Stated goal:
Quote the rows word for word from the line containing "city: Bronxville" through the line containing "city: Dubai", with both of those lines included.
————
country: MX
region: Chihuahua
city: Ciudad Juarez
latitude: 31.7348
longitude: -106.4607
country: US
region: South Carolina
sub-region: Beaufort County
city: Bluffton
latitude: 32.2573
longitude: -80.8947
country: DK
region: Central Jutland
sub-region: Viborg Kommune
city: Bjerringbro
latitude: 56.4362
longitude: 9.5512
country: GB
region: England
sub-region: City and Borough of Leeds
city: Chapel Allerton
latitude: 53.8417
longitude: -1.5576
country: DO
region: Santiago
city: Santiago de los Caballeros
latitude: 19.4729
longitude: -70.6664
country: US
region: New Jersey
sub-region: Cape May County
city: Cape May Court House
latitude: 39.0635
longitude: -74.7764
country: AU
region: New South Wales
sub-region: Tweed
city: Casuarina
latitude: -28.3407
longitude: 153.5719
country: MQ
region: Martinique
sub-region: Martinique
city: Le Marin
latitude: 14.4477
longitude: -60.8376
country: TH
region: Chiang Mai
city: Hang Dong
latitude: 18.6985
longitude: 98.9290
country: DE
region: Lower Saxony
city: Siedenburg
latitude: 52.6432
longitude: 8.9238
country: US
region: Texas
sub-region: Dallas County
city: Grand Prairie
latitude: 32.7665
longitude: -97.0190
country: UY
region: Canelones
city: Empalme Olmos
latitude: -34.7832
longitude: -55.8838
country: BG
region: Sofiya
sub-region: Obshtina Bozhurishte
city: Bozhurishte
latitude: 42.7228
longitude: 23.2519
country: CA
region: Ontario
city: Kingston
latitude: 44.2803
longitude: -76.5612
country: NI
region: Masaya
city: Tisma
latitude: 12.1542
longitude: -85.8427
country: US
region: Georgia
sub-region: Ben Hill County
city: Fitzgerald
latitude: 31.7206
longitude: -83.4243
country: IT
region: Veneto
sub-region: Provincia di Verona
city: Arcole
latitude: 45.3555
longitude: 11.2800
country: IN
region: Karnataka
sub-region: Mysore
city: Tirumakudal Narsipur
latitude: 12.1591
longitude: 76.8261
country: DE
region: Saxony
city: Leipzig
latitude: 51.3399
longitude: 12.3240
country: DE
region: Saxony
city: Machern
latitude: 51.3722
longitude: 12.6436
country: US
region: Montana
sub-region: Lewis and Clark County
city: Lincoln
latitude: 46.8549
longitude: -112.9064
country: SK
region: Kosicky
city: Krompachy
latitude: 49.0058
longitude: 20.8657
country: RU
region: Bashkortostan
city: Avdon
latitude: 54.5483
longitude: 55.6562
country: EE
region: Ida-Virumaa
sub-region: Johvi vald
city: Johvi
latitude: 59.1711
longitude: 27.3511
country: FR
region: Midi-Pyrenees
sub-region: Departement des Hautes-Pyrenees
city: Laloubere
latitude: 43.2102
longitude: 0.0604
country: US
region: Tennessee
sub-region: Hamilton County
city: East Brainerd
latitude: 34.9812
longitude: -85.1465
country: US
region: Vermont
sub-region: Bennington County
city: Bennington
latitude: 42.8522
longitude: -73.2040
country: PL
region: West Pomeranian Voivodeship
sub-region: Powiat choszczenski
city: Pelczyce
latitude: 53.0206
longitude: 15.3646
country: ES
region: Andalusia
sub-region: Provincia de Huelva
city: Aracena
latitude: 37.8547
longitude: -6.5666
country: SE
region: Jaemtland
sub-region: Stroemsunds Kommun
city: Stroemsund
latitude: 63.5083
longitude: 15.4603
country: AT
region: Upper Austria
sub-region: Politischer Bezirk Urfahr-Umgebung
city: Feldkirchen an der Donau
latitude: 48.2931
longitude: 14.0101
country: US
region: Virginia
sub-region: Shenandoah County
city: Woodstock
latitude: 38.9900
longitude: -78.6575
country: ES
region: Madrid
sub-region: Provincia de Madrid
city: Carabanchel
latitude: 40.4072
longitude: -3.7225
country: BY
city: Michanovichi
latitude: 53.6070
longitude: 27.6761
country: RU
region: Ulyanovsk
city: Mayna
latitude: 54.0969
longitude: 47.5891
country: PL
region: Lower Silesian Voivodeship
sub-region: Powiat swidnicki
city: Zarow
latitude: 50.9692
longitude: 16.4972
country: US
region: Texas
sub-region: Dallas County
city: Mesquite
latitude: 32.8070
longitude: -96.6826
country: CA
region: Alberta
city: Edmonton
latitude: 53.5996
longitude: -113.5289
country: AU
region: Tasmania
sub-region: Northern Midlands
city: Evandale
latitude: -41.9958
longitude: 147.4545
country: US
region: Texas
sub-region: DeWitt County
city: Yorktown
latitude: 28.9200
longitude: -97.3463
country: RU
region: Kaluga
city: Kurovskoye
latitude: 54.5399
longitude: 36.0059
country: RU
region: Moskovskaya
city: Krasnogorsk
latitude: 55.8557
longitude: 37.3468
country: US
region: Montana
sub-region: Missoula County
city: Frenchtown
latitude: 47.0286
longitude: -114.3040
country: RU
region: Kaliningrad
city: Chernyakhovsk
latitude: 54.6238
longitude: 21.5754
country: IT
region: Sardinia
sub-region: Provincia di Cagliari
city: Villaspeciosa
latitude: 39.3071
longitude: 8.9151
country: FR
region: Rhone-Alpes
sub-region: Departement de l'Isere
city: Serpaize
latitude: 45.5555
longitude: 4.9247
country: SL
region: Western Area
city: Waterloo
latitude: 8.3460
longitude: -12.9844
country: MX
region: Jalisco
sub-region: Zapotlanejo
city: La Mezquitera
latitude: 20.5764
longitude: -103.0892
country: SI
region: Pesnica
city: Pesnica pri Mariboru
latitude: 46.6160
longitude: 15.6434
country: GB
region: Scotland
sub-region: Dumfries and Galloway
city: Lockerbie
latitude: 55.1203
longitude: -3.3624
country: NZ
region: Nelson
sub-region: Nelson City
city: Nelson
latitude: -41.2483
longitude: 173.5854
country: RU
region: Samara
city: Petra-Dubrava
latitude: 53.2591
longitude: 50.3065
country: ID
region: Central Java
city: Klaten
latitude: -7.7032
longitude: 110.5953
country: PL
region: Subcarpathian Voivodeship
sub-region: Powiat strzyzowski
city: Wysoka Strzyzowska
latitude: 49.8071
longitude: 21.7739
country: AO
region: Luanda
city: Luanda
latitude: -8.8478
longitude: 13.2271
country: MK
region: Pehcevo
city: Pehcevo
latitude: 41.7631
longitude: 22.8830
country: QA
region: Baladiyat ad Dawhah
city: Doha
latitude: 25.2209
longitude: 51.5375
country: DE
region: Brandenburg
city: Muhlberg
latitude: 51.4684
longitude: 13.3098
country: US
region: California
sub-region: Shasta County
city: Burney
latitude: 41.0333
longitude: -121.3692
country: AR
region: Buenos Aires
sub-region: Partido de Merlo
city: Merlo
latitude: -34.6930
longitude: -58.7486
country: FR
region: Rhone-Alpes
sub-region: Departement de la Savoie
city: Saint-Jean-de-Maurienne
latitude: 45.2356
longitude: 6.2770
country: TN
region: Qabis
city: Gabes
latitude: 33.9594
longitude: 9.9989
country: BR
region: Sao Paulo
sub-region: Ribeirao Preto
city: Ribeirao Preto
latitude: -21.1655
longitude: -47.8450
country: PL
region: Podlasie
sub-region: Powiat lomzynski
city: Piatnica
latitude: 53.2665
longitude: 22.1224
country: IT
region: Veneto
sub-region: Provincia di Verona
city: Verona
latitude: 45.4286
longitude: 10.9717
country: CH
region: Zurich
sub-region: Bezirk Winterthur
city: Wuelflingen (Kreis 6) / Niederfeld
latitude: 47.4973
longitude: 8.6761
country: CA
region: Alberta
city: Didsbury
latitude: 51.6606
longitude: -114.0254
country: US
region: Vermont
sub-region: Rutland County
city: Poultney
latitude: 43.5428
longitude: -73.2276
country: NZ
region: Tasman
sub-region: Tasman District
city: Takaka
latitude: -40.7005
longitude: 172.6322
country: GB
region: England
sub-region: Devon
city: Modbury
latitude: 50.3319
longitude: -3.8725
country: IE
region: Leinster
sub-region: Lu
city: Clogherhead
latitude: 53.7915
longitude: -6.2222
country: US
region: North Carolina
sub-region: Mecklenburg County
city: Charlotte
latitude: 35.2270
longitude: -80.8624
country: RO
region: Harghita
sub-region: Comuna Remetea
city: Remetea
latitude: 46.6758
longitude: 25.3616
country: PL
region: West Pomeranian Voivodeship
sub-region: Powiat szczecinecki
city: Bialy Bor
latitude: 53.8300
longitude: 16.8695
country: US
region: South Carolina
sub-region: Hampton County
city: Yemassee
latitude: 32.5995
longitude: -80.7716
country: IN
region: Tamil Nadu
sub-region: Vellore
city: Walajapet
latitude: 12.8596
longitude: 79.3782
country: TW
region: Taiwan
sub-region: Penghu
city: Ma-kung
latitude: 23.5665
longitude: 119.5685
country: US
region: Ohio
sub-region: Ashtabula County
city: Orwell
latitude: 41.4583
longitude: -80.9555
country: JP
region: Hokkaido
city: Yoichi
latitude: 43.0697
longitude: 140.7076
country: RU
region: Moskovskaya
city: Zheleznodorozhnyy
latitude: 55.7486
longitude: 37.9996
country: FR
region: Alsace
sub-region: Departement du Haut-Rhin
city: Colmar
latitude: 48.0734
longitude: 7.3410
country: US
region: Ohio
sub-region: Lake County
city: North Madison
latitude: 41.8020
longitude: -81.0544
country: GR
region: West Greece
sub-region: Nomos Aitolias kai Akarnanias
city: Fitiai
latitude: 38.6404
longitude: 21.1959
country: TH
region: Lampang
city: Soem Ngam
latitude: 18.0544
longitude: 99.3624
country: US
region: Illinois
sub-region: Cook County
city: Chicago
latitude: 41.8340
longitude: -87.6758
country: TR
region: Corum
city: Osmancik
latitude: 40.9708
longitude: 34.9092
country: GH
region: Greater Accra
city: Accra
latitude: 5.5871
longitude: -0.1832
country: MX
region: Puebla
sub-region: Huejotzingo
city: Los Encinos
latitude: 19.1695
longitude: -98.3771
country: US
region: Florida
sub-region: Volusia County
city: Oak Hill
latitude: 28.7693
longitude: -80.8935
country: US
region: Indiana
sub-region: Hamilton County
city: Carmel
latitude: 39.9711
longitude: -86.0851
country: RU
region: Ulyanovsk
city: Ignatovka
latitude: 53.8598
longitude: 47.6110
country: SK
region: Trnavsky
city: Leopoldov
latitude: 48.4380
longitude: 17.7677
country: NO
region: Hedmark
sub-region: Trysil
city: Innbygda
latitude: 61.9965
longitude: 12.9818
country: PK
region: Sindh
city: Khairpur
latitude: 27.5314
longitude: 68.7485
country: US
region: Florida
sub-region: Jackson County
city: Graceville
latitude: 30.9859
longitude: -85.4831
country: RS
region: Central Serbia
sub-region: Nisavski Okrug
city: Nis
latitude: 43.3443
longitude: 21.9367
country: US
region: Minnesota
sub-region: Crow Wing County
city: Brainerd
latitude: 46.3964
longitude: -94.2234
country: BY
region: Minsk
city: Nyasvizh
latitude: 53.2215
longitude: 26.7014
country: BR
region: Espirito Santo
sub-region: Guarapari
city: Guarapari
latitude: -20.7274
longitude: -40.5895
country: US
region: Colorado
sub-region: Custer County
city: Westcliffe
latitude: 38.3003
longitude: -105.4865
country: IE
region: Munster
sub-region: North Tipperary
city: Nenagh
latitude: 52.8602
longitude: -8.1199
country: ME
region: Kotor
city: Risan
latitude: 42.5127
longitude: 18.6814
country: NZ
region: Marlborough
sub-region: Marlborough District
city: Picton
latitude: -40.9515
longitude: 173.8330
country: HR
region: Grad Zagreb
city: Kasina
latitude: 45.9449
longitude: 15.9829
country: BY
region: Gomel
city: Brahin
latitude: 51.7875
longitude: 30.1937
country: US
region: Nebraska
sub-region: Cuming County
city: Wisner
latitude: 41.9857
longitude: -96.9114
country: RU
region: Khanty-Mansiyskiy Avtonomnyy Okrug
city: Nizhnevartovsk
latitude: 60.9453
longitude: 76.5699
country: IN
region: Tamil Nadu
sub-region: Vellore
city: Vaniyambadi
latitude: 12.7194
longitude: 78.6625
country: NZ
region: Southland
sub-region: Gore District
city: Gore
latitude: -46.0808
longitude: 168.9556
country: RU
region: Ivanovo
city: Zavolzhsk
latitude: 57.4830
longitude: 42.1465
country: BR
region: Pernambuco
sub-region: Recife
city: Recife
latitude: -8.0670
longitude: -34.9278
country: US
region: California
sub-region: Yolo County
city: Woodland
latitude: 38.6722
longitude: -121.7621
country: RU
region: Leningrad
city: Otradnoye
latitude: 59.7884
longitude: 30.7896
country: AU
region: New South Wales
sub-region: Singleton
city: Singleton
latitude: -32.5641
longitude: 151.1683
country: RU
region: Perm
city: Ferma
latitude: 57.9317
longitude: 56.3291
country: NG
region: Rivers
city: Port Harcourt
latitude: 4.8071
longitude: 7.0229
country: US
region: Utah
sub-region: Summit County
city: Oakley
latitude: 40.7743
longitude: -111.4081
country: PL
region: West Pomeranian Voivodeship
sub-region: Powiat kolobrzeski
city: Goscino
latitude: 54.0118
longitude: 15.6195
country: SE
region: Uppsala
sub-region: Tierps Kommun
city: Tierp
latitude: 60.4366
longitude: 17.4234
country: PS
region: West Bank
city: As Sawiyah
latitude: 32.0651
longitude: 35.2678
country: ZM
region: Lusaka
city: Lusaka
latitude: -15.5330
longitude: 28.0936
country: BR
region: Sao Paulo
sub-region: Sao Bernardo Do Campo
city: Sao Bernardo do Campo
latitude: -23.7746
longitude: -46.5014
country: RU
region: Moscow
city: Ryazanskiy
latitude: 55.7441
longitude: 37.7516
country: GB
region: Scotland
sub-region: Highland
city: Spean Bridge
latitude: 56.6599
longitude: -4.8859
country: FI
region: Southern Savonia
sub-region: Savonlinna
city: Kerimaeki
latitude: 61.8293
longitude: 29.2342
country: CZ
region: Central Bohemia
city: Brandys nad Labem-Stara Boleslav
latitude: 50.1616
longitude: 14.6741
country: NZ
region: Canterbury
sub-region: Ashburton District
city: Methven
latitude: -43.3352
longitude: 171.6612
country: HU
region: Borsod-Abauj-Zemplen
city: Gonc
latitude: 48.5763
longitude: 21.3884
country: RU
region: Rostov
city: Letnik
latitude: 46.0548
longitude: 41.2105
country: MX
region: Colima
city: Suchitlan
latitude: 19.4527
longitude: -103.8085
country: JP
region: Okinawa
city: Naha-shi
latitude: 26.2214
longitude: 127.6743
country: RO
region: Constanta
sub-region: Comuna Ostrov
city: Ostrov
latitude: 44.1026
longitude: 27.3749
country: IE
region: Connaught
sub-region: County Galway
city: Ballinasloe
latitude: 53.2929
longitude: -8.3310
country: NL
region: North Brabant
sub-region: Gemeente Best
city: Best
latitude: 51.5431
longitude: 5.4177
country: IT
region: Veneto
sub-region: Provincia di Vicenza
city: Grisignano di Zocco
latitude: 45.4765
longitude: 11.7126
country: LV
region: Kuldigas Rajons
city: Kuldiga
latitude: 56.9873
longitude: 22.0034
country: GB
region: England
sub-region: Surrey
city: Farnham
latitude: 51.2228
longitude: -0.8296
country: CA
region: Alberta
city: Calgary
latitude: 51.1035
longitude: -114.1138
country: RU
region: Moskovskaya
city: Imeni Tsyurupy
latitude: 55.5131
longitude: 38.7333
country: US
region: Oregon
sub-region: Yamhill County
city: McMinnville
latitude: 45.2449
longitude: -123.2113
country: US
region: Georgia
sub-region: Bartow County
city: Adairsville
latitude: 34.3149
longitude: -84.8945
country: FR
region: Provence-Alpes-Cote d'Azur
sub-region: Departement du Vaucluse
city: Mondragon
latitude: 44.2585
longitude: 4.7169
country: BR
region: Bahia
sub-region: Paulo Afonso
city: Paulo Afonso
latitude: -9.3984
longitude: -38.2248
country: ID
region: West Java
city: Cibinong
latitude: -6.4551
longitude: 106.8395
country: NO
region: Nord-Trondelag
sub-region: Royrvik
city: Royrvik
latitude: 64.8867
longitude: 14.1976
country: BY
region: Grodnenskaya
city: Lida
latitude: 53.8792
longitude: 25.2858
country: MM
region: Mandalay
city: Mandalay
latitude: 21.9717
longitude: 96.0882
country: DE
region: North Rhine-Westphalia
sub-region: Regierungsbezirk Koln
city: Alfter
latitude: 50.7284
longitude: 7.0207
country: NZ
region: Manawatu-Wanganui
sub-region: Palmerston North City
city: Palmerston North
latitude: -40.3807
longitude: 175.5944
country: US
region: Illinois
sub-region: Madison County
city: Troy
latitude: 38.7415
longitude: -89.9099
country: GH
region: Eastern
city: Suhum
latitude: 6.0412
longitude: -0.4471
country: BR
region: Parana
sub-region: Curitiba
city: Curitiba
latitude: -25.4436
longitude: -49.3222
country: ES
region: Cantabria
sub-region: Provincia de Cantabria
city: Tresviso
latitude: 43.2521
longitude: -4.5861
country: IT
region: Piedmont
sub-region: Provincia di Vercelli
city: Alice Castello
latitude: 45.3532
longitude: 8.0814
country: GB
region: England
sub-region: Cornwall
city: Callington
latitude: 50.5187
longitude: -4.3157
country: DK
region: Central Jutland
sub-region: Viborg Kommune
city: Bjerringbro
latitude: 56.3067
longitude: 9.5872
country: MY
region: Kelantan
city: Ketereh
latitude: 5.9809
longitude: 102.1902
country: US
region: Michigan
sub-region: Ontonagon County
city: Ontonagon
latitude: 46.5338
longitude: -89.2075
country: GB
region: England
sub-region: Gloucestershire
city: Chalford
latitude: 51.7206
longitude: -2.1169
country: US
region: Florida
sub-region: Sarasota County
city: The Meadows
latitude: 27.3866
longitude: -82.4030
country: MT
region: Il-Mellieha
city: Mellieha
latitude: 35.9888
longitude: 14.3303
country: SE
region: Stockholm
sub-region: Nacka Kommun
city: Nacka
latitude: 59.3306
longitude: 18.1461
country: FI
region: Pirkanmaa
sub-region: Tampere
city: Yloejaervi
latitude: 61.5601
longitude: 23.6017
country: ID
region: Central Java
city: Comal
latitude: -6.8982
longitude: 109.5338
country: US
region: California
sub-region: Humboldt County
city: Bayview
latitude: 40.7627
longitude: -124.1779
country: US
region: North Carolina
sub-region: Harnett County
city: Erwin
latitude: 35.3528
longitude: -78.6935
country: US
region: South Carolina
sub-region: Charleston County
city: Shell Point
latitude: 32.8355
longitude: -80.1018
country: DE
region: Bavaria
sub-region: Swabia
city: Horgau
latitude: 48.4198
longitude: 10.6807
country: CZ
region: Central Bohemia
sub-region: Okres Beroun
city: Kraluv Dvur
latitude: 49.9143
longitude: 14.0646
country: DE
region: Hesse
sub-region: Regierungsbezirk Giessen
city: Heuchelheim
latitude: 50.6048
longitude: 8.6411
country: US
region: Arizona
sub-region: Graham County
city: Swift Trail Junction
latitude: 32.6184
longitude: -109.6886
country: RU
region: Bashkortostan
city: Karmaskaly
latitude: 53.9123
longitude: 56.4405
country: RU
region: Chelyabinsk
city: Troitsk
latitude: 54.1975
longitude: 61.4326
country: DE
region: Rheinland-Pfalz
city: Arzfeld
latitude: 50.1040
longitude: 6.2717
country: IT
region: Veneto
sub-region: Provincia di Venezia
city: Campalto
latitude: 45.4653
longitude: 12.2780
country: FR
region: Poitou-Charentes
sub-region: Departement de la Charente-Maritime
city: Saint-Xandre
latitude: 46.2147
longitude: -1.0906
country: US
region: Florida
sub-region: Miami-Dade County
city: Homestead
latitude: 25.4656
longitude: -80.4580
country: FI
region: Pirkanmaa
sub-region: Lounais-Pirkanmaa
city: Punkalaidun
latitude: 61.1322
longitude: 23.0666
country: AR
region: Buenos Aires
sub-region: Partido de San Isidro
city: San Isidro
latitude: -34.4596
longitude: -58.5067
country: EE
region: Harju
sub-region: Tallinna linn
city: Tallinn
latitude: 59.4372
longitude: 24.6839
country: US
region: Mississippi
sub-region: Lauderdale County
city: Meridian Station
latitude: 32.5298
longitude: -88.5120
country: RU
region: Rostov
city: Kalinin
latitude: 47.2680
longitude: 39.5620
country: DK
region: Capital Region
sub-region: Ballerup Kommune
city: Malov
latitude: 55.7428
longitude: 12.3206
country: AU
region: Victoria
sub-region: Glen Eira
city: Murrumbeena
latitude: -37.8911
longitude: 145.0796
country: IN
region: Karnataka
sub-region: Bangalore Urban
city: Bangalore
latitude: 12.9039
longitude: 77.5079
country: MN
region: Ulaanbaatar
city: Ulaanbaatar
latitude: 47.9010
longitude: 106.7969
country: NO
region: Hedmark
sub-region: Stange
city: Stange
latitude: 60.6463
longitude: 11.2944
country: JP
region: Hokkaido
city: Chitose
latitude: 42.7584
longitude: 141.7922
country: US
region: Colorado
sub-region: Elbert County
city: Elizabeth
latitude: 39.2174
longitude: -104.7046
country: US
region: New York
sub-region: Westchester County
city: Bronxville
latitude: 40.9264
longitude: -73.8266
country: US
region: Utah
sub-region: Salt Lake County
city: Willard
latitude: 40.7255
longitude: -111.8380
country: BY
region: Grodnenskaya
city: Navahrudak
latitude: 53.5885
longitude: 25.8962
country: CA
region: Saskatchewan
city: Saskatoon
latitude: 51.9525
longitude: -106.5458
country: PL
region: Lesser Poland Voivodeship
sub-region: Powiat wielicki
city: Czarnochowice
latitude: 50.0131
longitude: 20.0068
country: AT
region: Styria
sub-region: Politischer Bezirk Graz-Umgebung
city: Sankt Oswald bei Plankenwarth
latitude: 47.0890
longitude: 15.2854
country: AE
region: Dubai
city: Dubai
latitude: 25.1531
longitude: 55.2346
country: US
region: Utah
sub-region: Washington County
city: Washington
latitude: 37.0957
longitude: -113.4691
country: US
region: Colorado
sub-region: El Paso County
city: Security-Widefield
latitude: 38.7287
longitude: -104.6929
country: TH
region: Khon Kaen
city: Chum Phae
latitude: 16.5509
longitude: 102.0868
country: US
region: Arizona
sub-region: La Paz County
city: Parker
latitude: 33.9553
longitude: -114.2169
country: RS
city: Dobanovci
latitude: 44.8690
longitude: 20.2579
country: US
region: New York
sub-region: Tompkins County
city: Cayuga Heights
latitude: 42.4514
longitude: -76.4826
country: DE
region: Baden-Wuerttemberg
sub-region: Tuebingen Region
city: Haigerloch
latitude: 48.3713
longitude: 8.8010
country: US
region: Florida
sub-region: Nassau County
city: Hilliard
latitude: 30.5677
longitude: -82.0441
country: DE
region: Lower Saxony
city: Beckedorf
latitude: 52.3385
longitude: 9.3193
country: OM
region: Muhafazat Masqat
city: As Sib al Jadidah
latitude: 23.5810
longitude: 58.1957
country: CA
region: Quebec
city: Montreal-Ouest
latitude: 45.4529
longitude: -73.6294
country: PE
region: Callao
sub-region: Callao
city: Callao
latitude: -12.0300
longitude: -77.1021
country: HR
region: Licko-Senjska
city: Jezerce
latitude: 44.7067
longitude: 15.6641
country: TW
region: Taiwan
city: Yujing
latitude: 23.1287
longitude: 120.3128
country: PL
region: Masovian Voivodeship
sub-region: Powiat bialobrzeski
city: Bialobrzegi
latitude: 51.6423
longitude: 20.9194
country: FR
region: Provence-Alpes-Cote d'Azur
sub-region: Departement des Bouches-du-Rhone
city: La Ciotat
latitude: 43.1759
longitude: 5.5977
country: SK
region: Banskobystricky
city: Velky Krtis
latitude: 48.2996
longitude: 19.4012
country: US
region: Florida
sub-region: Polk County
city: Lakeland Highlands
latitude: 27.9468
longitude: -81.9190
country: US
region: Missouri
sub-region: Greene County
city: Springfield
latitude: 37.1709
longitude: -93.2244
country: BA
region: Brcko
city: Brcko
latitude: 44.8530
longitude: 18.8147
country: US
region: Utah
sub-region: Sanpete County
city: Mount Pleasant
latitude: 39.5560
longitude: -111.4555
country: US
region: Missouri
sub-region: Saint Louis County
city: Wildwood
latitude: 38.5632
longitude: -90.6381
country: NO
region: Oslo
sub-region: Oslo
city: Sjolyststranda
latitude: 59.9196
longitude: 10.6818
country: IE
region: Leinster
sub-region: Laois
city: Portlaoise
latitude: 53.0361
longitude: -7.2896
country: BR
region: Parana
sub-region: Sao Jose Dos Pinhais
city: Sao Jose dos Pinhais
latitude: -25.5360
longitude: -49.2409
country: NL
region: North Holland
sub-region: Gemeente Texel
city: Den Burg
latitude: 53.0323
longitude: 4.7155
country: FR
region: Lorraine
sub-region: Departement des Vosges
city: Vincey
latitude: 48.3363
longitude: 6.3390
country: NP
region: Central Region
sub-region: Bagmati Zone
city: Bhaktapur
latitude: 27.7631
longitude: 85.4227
————
The result:
city: Bronxville
latitude: 40.9264
longitude: -73.8266
country: US
region: Utah
sub-region: Salt Lake County
city: Willard
latitude: 40.7255
longitude: -111.8380
country: BY
region: Grodnenskaya
city: Navahrudak
latitude: 53.5885
longitude: 25.8962
country: CA
region: Saskatchewan
city: Saskatoon
latitude: 51.9525
longitude: -106.5458
country: PL
region: Lesser Poland Voivodeship
sub-region: Powiat wielicki
city: Czarnochowice
latitude: 50.0131
longitude: 20.0068
country: AT
region: Styria
sub-region: Politischer Bezirk Graz-Umgebung
city: Sankt Oswald bei Plankenwarth
latitude: 47.0890
longitude: 15.2854
country: AE
region: Dubai
city: Dubai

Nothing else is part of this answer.